No Brasil, a ostentação manifesta-se com frequência entre setores em ascensão social e frações da classe dominante que buscam atestar seu novo patamar econômico. Essa dinâmica ganha corpo na aquisição de veículos do segmento premium, residências em condomínios fechados, vestuário de grife com logotipos visíveis, dispositivos tecnológicos de última geração, turismo internacional e na presença constante em redes sociais. Esses elementos revelam como o consumo conspícuo se entranhou na cultura urbana e digital do país, refletindo as disparidades de uma estrutura social historicamente desigual, em que a posse de objetos é frequentemente mobilizada na tentativa de obter reconhecimento e pertencimento.

Em contrapartida, na Europa Ocidental, como em setores da França e da Itália, a busca por distinção coexiste com a valorização contemporânea do quiet luxury ou stealth wealth — abordagens que privilegiam a discrição, a ausência de logotipos e o repertório cultural sobre a exibição ruidosa.
Neste cenário de 2026, porém, a engrenagem da exibição digital atinge um ponto de saturação. Com a proliferação da inteligência artificial generativa, capaz de simular cenários de alto luxo, viagens e estéticas perfeitas com precisão hiper-realista, a ostentação puramente visual sofreu uma inflação de valor.
A facilidade de fabricar aparências evidenciou a lacuna entre a imagem pública e a realidade do sujeito. Sob a ótica das reflexões de Byung-Chul Han sobre a exposição no mundo digital, o indivíduo que se converte na própria vitrine enfrenta agora o esgotamento de tentar autenticar seu status em um ecossistema saturado de simulações, onde plataformas como Instagram e TikTok amplificam a comparação social contínua.

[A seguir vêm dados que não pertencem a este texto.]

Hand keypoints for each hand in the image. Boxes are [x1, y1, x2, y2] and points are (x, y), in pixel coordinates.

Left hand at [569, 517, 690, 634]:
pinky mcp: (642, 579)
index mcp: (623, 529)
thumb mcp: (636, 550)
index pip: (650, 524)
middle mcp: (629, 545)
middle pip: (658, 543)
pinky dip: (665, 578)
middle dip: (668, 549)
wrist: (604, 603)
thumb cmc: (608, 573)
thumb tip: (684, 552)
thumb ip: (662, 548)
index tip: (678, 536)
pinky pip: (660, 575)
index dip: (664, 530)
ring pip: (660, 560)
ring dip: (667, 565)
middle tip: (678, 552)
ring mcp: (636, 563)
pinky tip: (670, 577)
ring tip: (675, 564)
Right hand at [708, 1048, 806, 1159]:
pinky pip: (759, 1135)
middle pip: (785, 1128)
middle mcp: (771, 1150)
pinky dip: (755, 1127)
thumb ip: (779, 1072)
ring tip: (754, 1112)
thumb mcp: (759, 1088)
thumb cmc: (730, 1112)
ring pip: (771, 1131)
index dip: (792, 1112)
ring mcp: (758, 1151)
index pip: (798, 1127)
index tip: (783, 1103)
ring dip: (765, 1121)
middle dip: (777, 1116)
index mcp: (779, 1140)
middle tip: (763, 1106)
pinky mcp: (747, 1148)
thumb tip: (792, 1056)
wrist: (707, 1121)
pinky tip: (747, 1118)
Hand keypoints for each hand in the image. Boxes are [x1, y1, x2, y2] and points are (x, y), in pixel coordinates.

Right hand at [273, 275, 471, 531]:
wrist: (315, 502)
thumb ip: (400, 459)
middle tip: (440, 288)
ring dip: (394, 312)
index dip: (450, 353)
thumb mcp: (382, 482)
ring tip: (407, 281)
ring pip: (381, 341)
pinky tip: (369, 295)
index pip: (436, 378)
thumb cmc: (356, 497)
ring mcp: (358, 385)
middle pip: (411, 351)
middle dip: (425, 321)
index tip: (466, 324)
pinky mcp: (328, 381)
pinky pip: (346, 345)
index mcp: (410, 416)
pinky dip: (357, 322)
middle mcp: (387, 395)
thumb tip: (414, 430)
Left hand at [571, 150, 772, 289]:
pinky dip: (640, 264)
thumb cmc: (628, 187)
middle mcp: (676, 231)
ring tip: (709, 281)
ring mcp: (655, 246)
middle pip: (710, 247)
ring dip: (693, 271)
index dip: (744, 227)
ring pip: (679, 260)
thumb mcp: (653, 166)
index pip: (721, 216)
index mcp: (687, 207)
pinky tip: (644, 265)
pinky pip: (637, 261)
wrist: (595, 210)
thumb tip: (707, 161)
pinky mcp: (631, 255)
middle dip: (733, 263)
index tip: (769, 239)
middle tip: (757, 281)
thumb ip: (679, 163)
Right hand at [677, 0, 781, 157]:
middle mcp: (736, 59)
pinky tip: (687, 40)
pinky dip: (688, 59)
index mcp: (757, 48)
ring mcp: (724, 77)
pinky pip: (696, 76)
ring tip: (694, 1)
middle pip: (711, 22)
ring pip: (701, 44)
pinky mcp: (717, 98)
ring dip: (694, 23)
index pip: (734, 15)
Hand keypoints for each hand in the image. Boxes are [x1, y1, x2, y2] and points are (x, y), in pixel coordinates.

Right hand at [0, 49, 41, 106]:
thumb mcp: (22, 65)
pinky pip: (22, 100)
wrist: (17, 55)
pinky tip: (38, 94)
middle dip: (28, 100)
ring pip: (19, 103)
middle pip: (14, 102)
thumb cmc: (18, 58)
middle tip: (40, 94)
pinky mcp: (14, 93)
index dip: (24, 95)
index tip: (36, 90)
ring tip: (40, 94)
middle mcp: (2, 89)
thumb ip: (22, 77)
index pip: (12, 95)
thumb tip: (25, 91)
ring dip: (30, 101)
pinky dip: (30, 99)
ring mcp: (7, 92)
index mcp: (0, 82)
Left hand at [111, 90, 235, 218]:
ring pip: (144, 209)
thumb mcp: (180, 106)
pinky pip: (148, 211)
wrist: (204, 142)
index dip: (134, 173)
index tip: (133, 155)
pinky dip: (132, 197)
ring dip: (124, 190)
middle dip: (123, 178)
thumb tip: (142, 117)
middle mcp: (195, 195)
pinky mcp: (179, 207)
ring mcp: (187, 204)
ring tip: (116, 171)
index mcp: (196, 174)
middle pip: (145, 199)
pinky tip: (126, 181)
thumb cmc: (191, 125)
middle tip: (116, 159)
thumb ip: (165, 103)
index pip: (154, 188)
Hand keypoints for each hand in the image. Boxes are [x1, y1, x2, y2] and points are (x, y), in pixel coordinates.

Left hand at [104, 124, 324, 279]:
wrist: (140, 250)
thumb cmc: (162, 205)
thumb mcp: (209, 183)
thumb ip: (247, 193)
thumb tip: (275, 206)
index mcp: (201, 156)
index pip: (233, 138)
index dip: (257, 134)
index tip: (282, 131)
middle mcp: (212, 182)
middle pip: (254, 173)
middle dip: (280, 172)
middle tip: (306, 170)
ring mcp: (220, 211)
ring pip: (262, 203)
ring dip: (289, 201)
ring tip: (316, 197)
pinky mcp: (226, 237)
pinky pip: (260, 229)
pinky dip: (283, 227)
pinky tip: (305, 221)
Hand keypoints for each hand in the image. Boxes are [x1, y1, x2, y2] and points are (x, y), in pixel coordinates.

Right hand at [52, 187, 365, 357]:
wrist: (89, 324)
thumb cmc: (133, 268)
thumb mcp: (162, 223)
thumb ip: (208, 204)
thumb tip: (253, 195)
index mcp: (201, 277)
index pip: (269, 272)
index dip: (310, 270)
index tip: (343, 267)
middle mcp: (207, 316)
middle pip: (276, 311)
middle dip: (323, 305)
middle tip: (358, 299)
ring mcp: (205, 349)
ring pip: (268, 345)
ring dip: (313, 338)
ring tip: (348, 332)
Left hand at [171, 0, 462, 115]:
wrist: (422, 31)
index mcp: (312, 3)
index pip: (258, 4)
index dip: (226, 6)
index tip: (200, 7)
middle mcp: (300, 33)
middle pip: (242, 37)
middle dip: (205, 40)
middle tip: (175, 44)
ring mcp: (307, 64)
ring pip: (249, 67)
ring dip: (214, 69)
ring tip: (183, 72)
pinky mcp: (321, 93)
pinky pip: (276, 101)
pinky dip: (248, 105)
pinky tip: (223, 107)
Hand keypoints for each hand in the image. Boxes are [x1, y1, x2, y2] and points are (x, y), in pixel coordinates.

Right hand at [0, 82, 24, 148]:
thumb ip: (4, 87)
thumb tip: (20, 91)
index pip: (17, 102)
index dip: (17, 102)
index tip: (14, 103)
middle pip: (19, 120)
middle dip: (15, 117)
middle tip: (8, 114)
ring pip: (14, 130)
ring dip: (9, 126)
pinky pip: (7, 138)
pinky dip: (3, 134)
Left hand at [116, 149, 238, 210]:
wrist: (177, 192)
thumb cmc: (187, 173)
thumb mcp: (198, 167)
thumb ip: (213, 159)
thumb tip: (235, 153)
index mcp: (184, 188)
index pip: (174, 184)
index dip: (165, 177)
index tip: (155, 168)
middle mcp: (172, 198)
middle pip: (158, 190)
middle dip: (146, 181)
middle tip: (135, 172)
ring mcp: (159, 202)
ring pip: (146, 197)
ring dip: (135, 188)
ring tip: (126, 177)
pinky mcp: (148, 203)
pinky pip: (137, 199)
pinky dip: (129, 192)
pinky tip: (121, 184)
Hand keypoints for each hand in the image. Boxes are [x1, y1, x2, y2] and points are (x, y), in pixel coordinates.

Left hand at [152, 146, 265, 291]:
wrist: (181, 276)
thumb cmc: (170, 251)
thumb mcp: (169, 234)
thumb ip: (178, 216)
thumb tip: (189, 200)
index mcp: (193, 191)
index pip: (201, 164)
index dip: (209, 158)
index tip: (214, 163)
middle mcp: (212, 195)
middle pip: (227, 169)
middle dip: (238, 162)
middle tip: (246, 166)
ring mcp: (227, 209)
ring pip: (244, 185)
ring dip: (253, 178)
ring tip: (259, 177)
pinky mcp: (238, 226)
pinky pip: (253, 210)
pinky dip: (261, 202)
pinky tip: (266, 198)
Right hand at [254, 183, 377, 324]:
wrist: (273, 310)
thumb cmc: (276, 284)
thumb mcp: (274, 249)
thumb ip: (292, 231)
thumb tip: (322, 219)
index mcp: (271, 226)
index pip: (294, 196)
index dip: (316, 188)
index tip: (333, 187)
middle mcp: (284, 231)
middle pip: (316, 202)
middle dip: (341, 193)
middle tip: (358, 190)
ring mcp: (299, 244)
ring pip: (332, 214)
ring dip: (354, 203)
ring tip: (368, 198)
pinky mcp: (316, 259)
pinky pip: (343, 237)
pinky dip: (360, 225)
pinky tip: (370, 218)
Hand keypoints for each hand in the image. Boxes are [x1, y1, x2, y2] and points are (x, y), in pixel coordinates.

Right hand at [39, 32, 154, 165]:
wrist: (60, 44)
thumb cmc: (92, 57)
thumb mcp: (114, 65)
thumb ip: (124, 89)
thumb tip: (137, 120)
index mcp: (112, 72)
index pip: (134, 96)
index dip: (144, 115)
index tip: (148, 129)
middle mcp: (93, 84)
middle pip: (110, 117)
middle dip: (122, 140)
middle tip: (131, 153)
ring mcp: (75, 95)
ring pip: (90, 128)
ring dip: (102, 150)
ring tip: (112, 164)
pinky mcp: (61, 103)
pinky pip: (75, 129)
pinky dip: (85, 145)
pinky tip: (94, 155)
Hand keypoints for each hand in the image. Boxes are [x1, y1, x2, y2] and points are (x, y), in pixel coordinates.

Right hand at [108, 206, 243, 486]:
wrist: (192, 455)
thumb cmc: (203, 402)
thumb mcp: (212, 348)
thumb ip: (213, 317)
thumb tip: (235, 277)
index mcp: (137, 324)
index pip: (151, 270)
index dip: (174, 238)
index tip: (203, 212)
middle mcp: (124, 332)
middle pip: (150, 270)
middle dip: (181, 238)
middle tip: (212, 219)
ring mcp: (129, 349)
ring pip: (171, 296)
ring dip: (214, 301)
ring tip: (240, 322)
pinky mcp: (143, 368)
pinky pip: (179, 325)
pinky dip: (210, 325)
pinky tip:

No campo da arquitetura e do design de interiores, a ostentação também é lida como reflexo desse momento de inflexão. Historicamente centrada na exibição de recursos econômicos por meio de mobiliário importado, superfícies em mármore e grandes metragens, a busca por distinção no habitar consolida em 2026 a transição para o Understated Living. O espaço doméstico passa a priorizar o bem-estar, a funcionalidade, o design biofílico e a memória afetiva em detrimento da exibição para terceiros. Ao mesmo tempo, setores da classe média alta e grupos em ascensão social buscam aproximação com essa linguagem por meio do que o mercado convencionou chamar de “luxo democrático”, consumindo peças com assinatura de design produzidas em escala industrial.

Essas manifestações demonstram que a ostentação ultrapassa o simples ato de compra: trata-se de um código complexo de reconhecimento social que se manifesta globalmente. O fenômeno expõe as assimetrias de um cenário em que a exibição do supérfluo coexiste com carências estruturais, ao mesmo tempo em que movimenta a economia criativa e impõe reflexões sobre os padrões contemporâneos de consumo.

A ostentação atua como uma linguagem de poder em um contexto que valoriza a visibilidade. Contudo, em meio à fadiga do consumo aspiracional e ao desgaste da cultura de influência contínua, a centralidade da exibição como eixo de identidade tem cobrado um preço elevado da saúde mental.
O fortalecimento de métricas internas de valor e a construção de coletividades baseadas no repertório pessoal, e não apenas na performance material, surgem não como preceitos abstratos, mas como caminhos urgentes para transformar os critérios de prestígio e recompor o bem-estar subjetivo.